:: WHAT YOU WILL DO ::
For the material that follows, state how many lines contain the word "Programa", and add nothing.

[PROVIDED DATA — start]

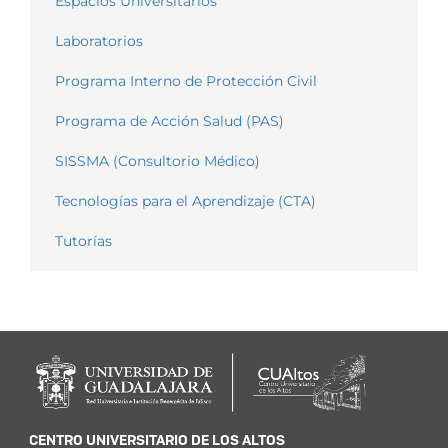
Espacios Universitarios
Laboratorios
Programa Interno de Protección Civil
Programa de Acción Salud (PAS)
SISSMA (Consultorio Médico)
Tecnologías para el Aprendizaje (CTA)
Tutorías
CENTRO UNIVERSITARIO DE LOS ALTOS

[PROVIDED DATA — finish]
[PROVIDED DATA — start]

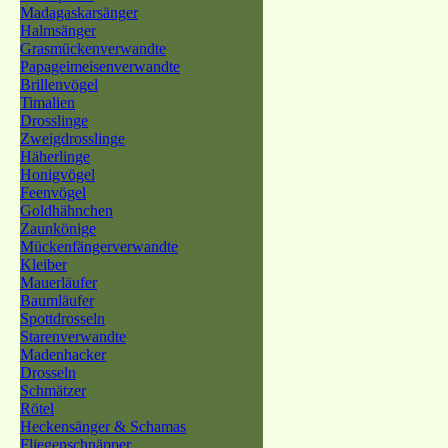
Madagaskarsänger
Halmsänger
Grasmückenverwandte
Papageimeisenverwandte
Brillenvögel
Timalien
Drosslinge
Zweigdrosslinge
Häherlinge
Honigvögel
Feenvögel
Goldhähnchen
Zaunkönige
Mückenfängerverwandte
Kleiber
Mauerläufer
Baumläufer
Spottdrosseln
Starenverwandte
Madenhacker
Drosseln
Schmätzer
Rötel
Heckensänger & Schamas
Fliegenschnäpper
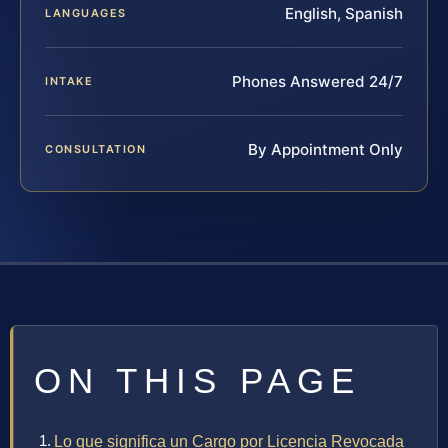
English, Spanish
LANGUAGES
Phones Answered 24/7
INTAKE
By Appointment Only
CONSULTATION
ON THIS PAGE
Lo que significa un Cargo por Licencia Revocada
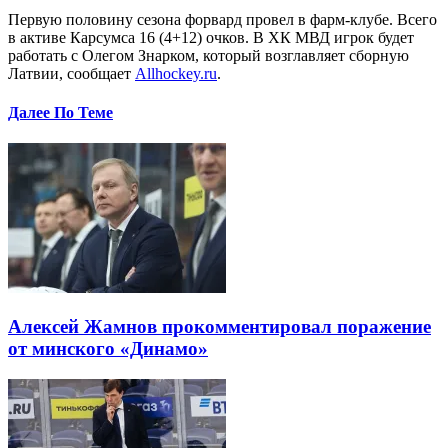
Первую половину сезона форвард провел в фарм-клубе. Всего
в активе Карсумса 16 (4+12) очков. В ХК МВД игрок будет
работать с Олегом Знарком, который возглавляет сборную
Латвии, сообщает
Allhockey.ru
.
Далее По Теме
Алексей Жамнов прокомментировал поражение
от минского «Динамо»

[PROVIDED DATA — finish]

:: ANSWER TO THIS PROBLEM ::
2